Please put the lines of the material below into a numbered list, starting with the line that contains "genus: Bulbostylis" and going on through the line that contains "locality: Champ de". Include only those lines, and leave out any blank ones.

## Begin SOURCE MATERIAL

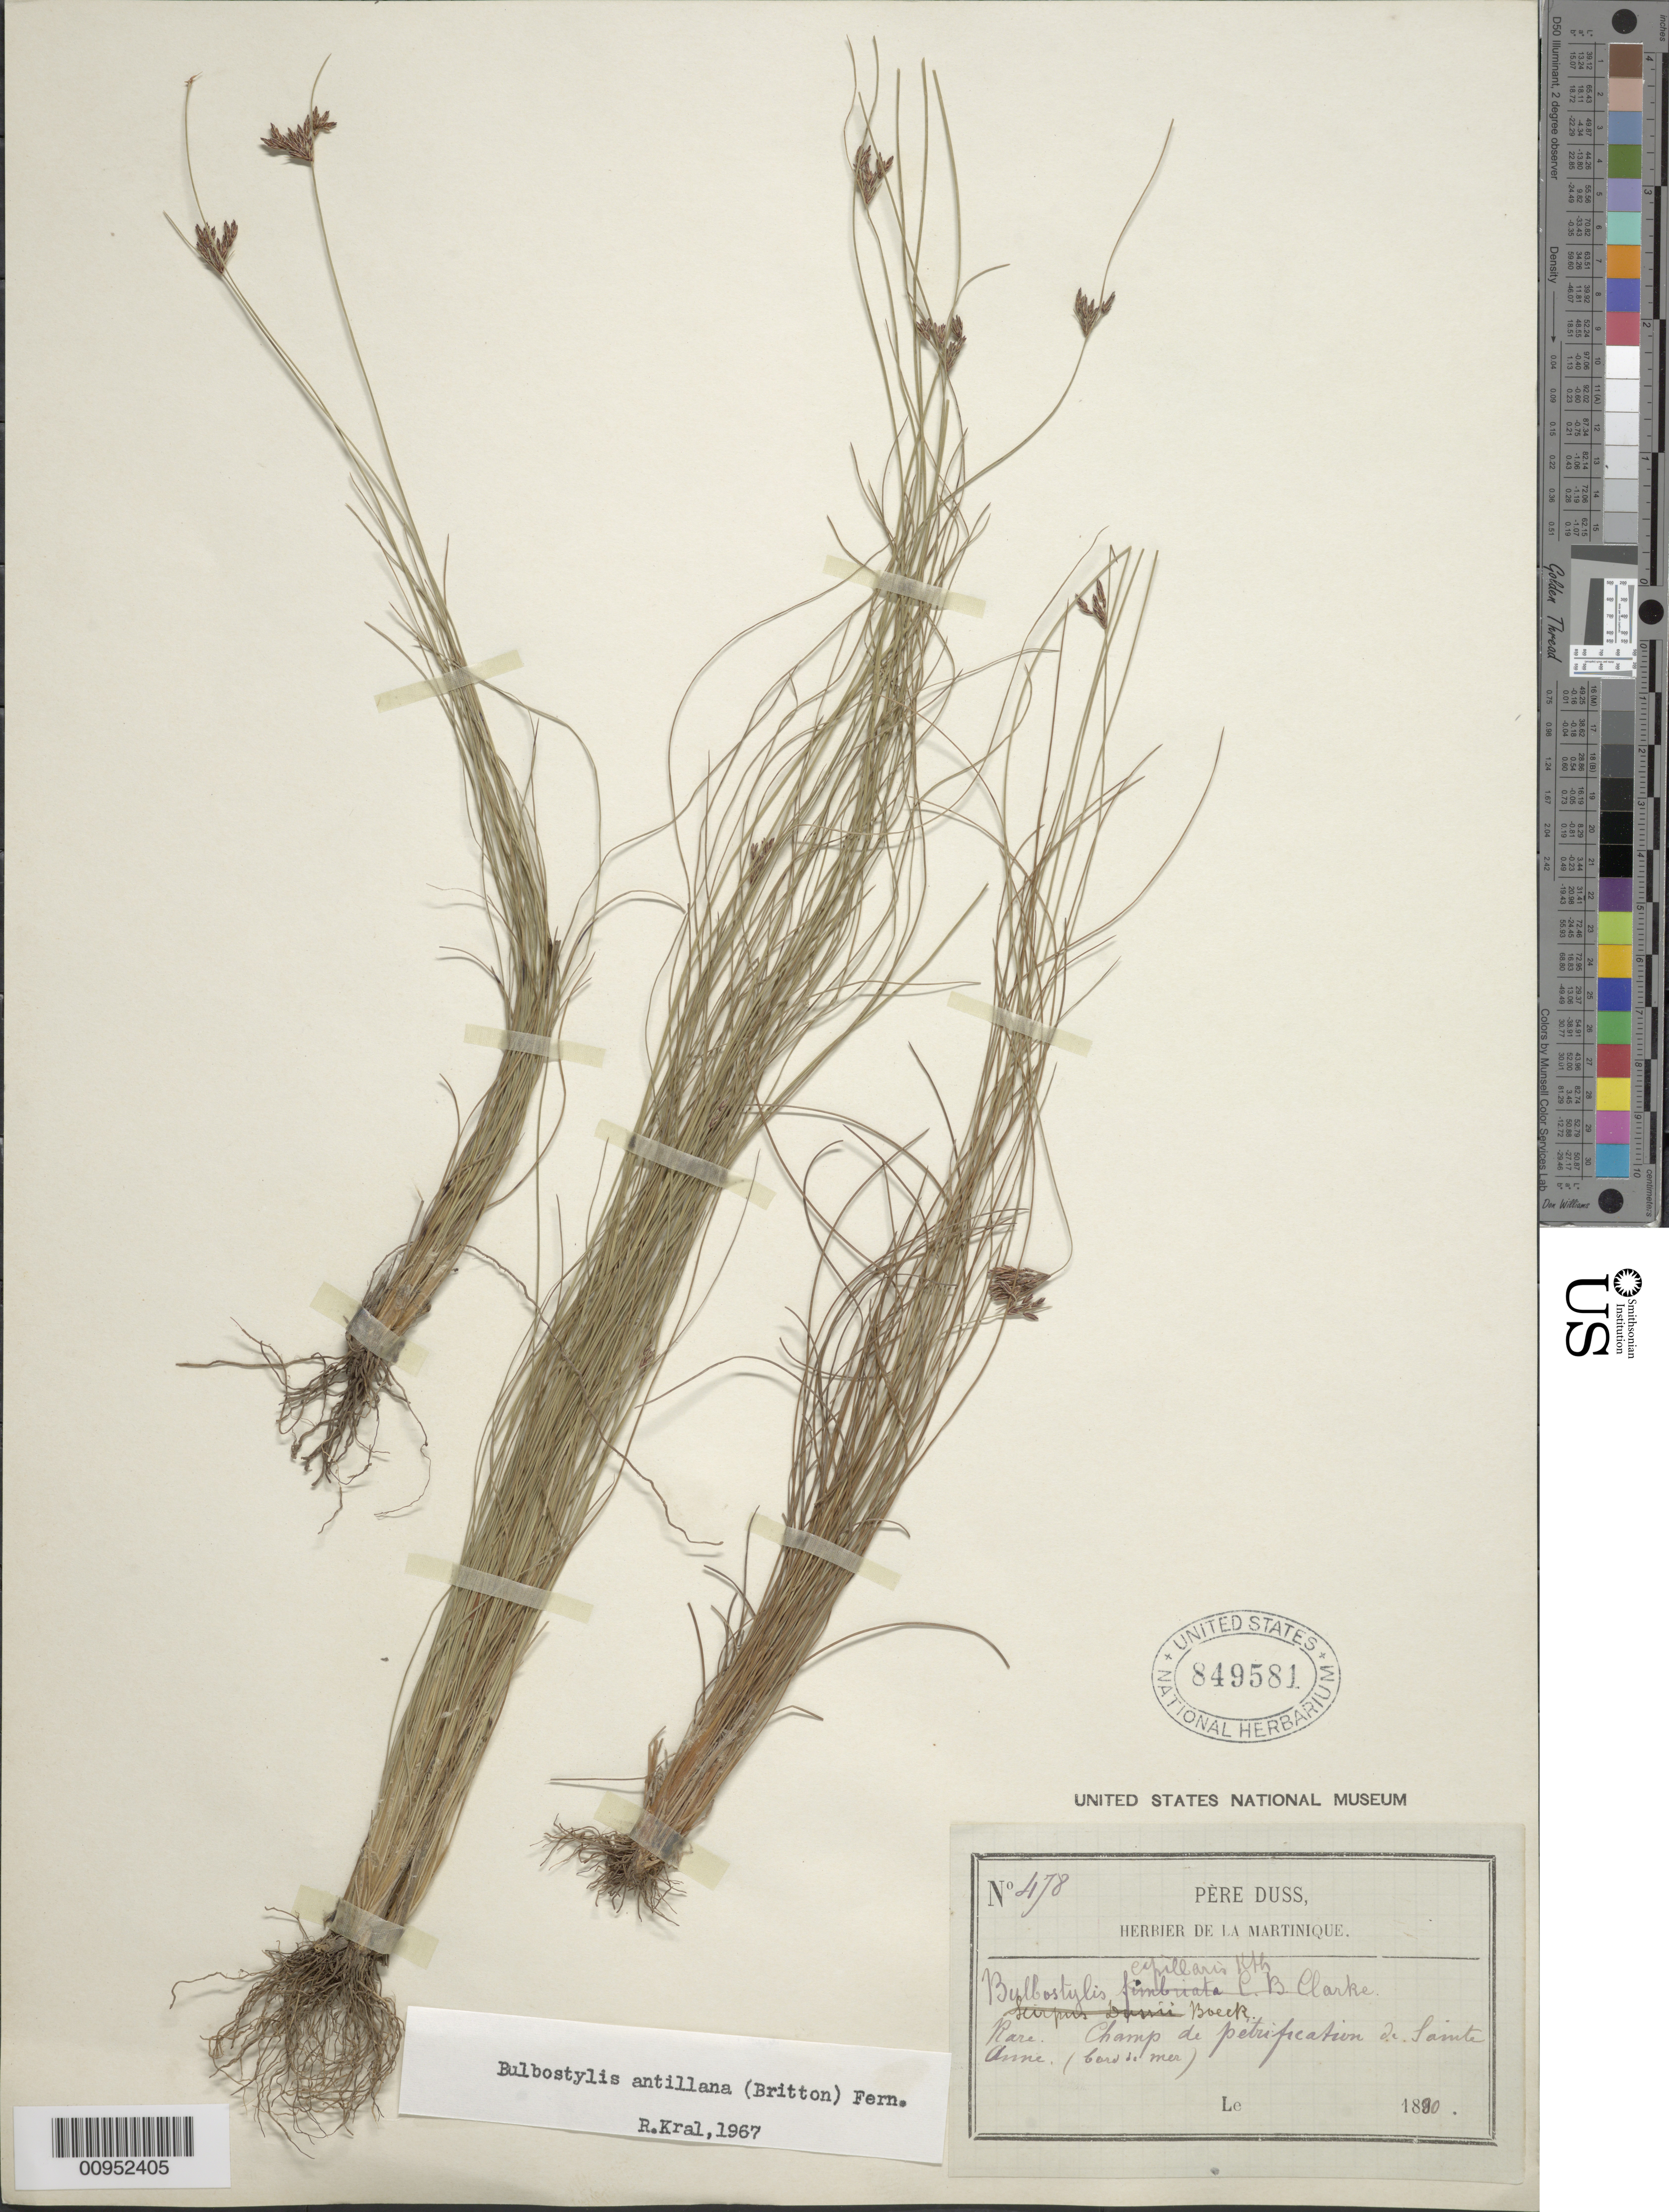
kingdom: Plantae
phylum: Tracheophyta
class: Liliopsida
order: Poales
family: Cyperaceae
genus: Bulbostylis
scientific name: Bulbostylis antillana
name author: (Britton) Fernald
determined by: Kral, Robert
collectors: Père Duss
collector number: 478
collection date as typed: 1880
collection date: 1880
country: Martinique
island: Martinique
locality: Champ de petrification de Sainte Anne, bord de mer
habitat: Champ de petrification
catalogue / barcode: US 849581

## End SOURCE MATERIAL
## Begin SOURCE MATERIAL

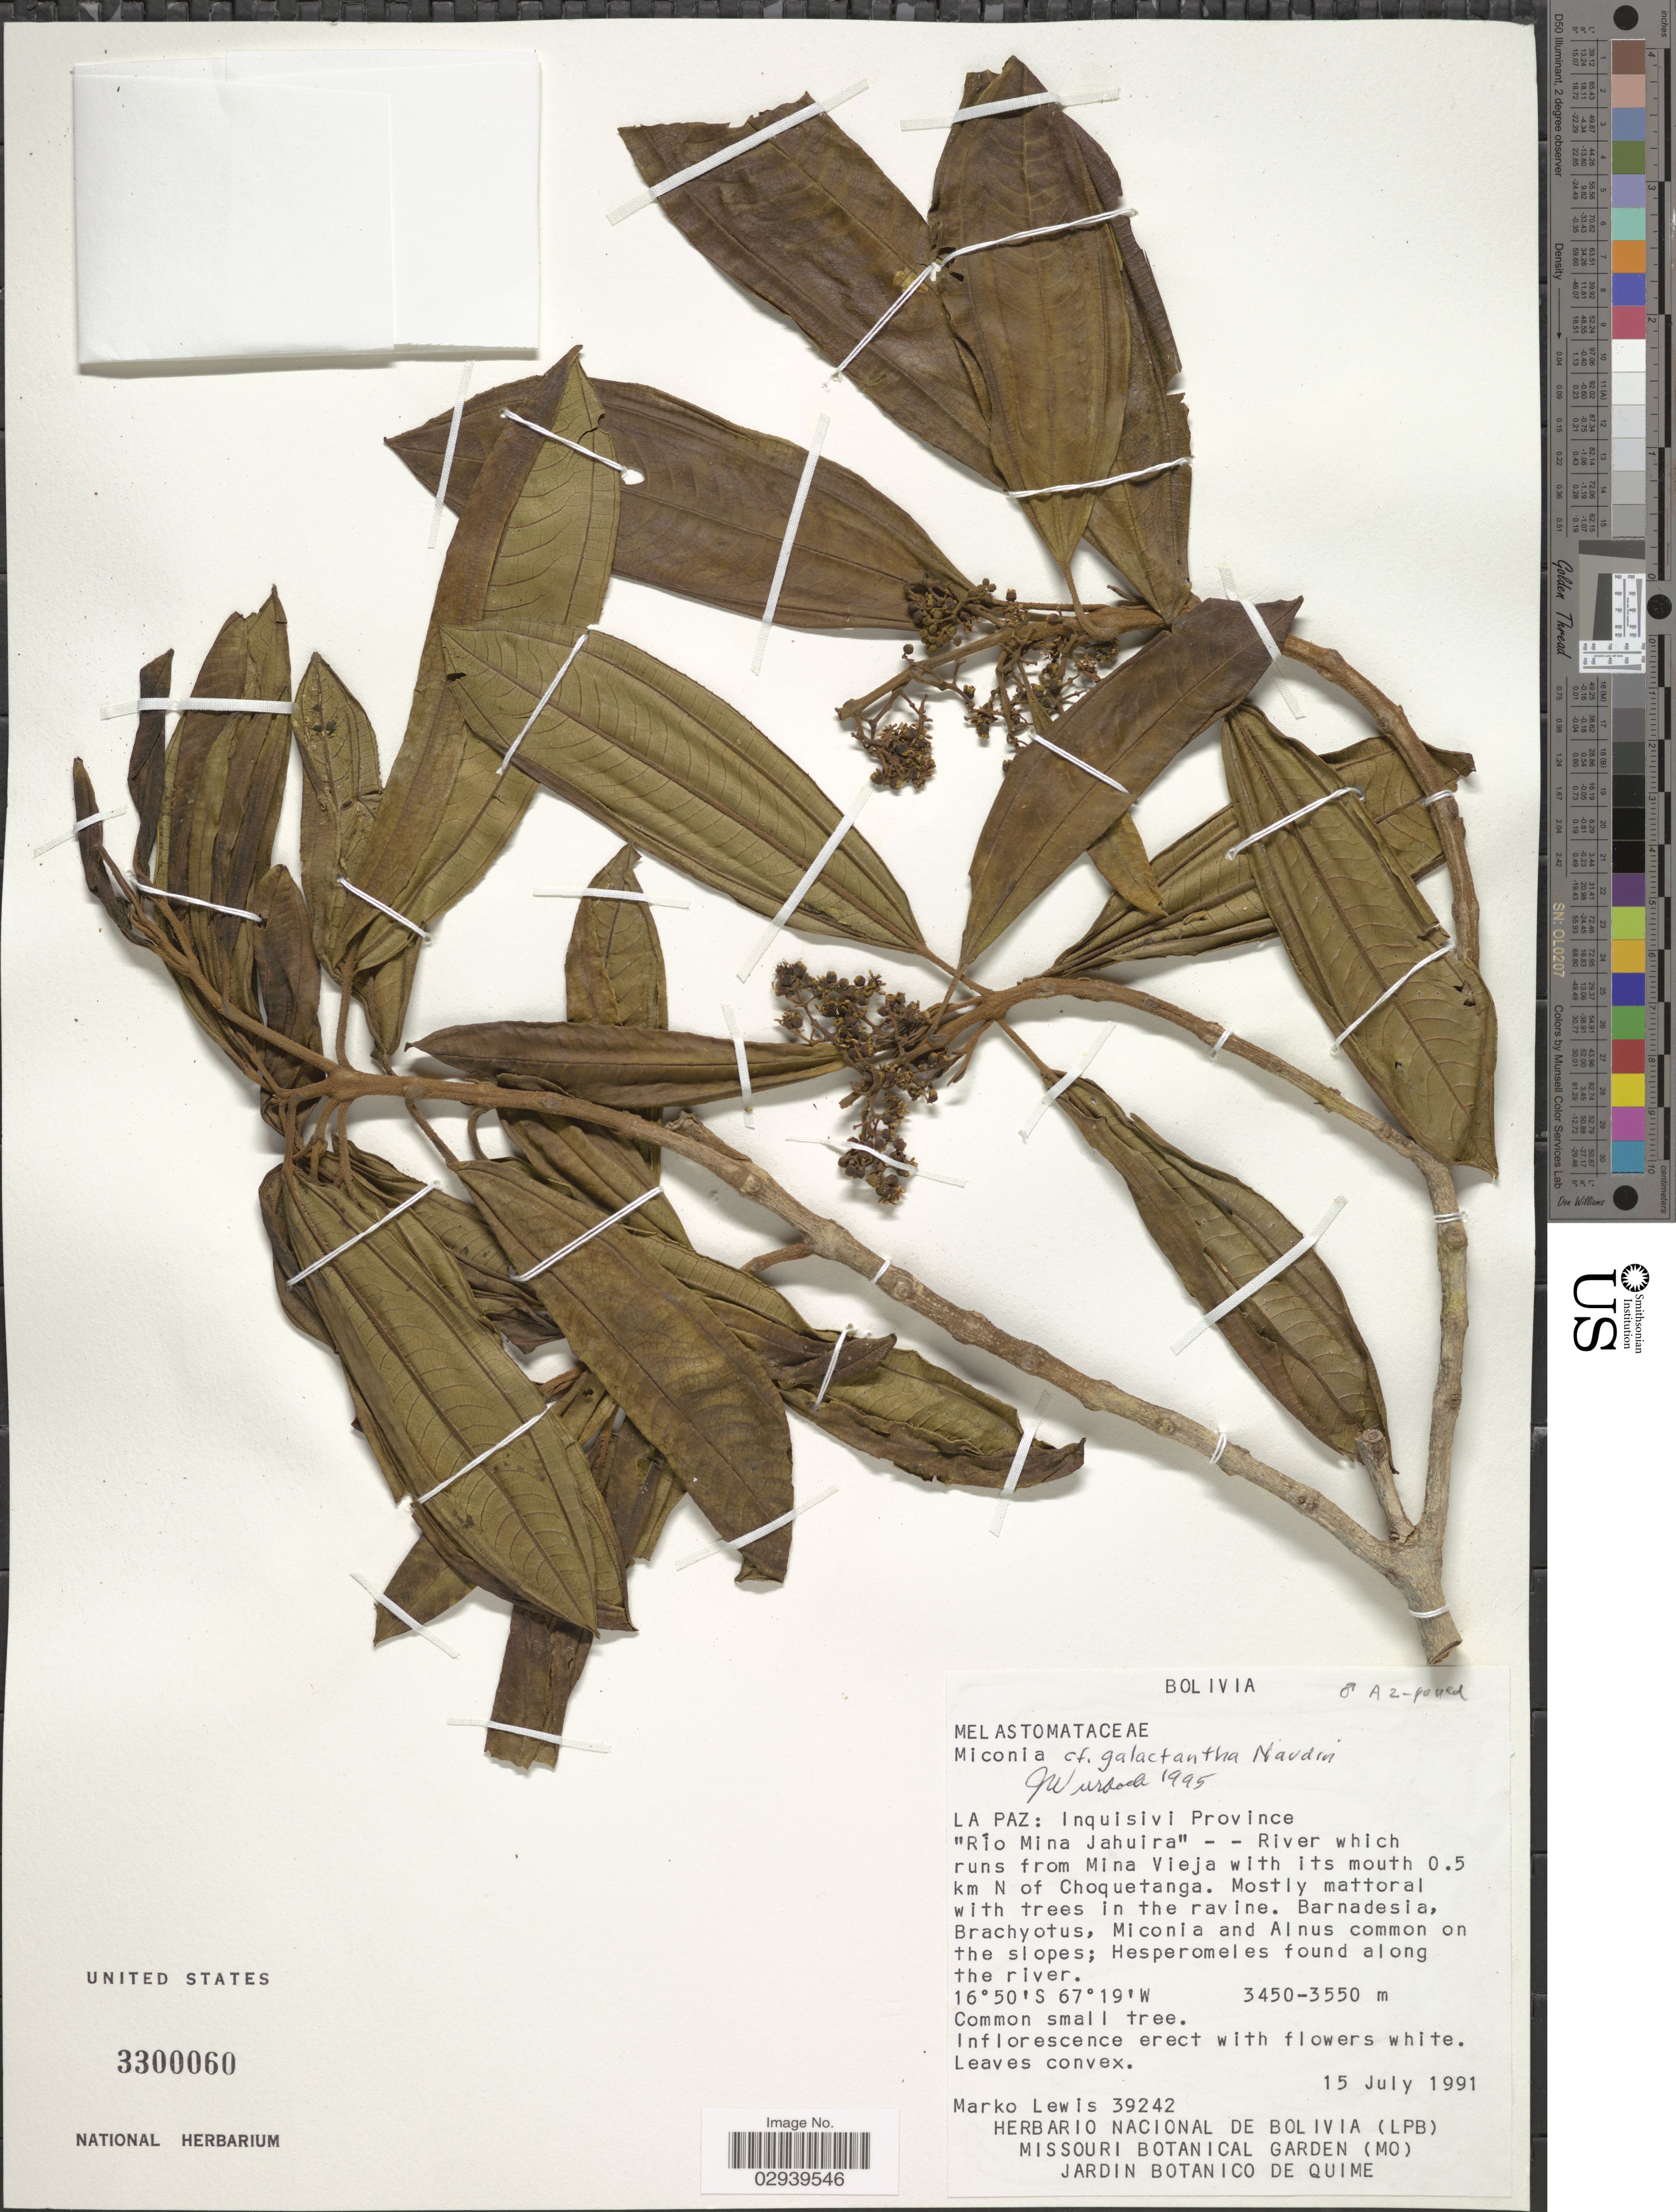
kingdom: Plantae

## End SOURCE MATERIAL

- FULL SOLUTION -
1. genus: Bulbostylis
2. scientific name: Bulbostylis antillana
3. name author: (Britton) Fernald
4. determined by: Kral, Robert
5. collectors: Père Duss
6. collector number: 478
7. collection date as typed: 1880
8. collection date: 1880
9. country: Martinique
10. island: Martinique
11. locality: Champ de petrification de Sainte Anne, bord de mer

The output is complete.